- Directed by: Ken G. Hall
- Written by: Gayne Dexter Edmund Barclay
- Based on: play adapted from the novel by Maxwell Gray
- Produced by: Ken G. Hall
- Starring: John Longden Jocelyn Howarth Bill Kerr
- Cinematography: Frank Hurley
- Edited by: William Shepherd
- Music by: Hamilton Webber
- Production company: Cinesound Productions
- Distributed by: British Empire Films (Australia) RKO (England)
- Release dates: May 1934 (Australia); 1935 (UK);
- Running time: 97 mins
- Country: Australia
- Language: English
- Budget: £10,132
- Box office: £33,000 (Aust) £40,000 (UK)

= The Silence of Dean Maitland (1934 film) =

The Silence of Dean Maitland is a 1934 Australian film directed by Ken G. Hall, and based on Maxwell Gray's 1886 novel of the same name. It was one of the most popular Australian films of the 1930s.

==Plot==
Cyril Maitland is a clergyman living in a small seaside town, who impregnates the beautiful Alma Lee despite being engaged to another woman. When Alma's father Ben finds out about the pregnancy, he attacks Maitland and is killed in a fall. Mailtand's best friend, Doctor Henry Everard, gets the blame, and spends twenty years in jail while Maitland's career thrives.

==Cast==
- John Longden as Dean Maitland
- Charlotte Francis as Alma Lee
- Jocelyn Howarth as Alma Gray
- John Warwick as Dr Henry Everard
- John Pickard as Tommy Everard
- Bill Kerr as Cyril Maitland Jnr
- Fred MacDonald as Granfer
- George Lloyd as Granfer
- Claude Turton as Charlie Gray
- W. Lane Bayliff as Reverend Maitland Snr
- Les Warton as Ben Lee
- Leal Douglas as Mrs Lee

==Production==

===Development===
The script was based on a play adapted from a popular novel by Maxwell Gray which had previously been filmed in 1914. The rights to the play were owned by a friend of Stuart F. Doyle's, Joe Lippmann. Hall and Doyle went to see a production of the play at the Rockdale Amateur Society and "ended up in a fit of controllable laughter." However Hall recognised that the basic structure of the piece was solid. He arranged for the play to be adapted into a screenplay by ABC radio writer Edmund Barclay and an old friend of Hall's, Gayne Dexter.

===Casting===
The film was meant to be Cinesound's follow up to On Our Selection but Hall had trouble finding appropriate actors to play the leads, and so made The Squatter's Daughter instead. Eventually, John Longden and Charlotte Francis, English actors touring Australia in a play, were cast. Jocelyn Howarth, who had leapt to fame in The Squatter's Daughter, was given a support role.

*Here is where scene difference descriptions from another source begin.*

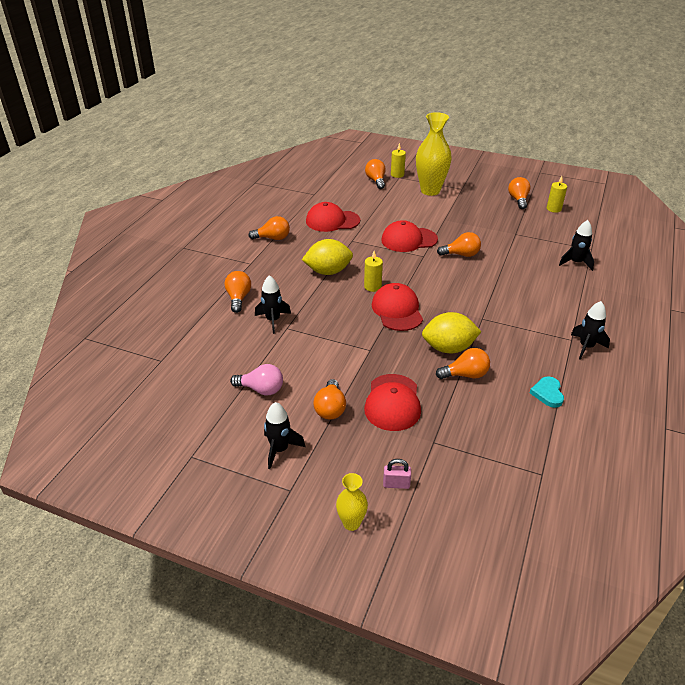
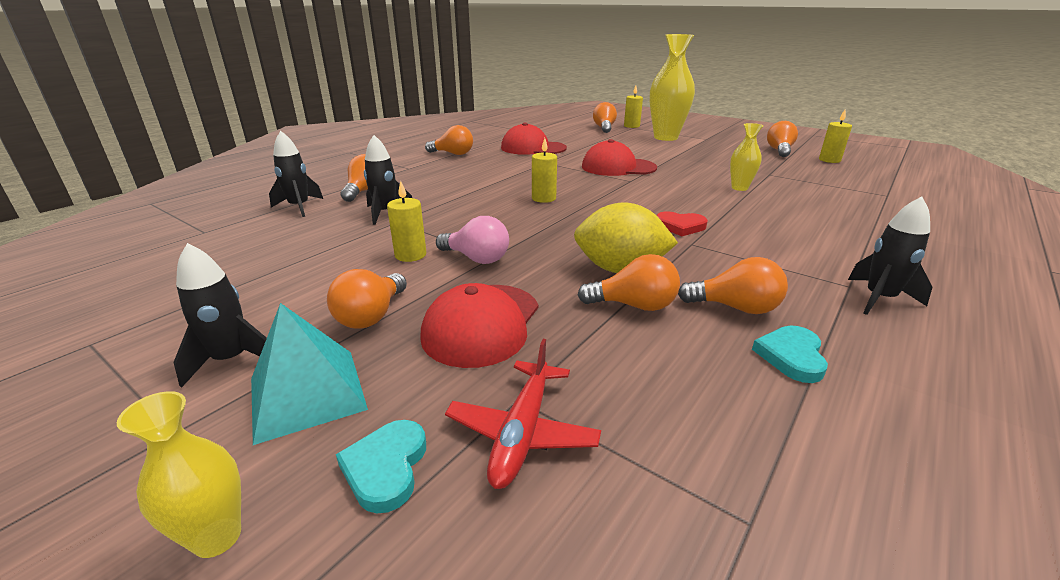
camera: 15 degrees right, 10 degrees down
(261, 389) = (293, 277): pink light bulb -> pink light bulb (476, 259)
(318, 358) = (410, 255): none -> yellow candle
(328, 271) = (495, 182): yellow lemon -> none
(334, 459) = (307, 393): none -> turquoise pyramid
(396, 484) = (386, 467): pink padlock -> turquoise heart
(397, 310) = (563, 222): red cap -> none
(443, 457) = (522, 431): none -> red plane
(461, 254) = (684, 184): orange light bulb -> orange light bulb (735, 308)
(471, 303) = (680, 226): none -> red heart
(499, 254) = (739, 188): none -> yellow vase
(575, 263) = (861, 205): black rocket -> black rocket (299, 207)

Longden was paid £60 a week, a relatively high fee for Australian films.

===Shooting===
The movie was shot on location in Camden and at Cinesound's studios in Bondi. Filming took ten weeks.

==Release==

===Censorship troubles===
Ken G. Hall ran into trouble with the censor over scenes where Charlotte Francis swims on the beach and later seduces the clergyman. However, Cinesound appealed and these scenes ended up staying in the final film. A brief shot in which Alma's towel slips while she is changing was removed.

===Box office===
Released on a double bill with the variety short Cinesound Varieties, the film was highly popular at the local box office and achieved release in England; in fact, Hall says box office receipts were higher in England than in Australia.

By the end of 1934 The Silence of Dean Maitland had earned an estimated £22,000 at the Australian box office and a profit of £4,300; in 1952 Hall claimed the film had earned just under £50,000 in Australia.

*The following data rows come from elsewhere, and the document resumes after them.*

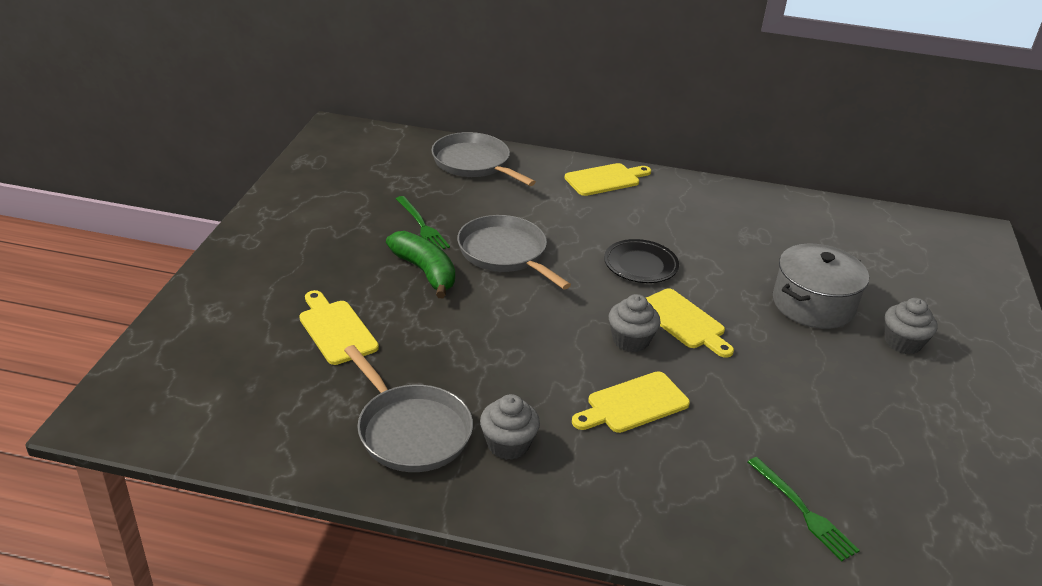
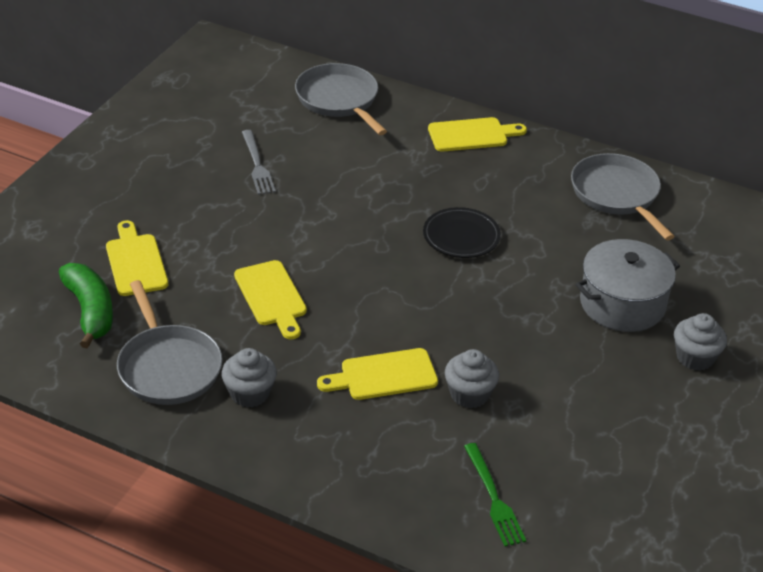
camera: 15 degrees right, 5 degrees up
(422, 225) = (257, 165): green fork -> grey fork
(425, 272) = (241, 215): green banana -> green banana (90, 311)
(505, 253) = (328, 205): grey pan -> grey pan (617, 194)
(630, 340) = (411, 313): grey cupcake -> grey cupcake (469, 394)
(683, 321) = (475, 302): yellow cutting board -> yellow cutting board (271, 297)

The movie was being screened in cinemas as late as 1940.

===Critical===
The movie came second place in a 1935 Commonwealth Government Film Competition, winning £1,250. First prize went to Heritage (1935). The judges said the film:
Had well-acted passages of strong drama. The continuity was workmanlike, music was judiciously used, and some of the outdoor scenes were very pleasant. The story was its weakest point, because of the old-fashioned melodrama,
bristling with Improbabilities and often over-sentimental.

The intention was for Cinesound to follow this movie with an adaptation of Robbery Under Arms but uncertainty over whether films about bushrangers were still banned led the company to make Strike Me Lucky (1934) instead.

Filmink wrote "At this stage, Hall was still very much in learner director mode, and The Silence of Dean Maitland was technically rough; the pacing is slow, and some of the acting hammy. It’s certainly not as polished as his later movies. However, he was protected by the strength of the story and his cast."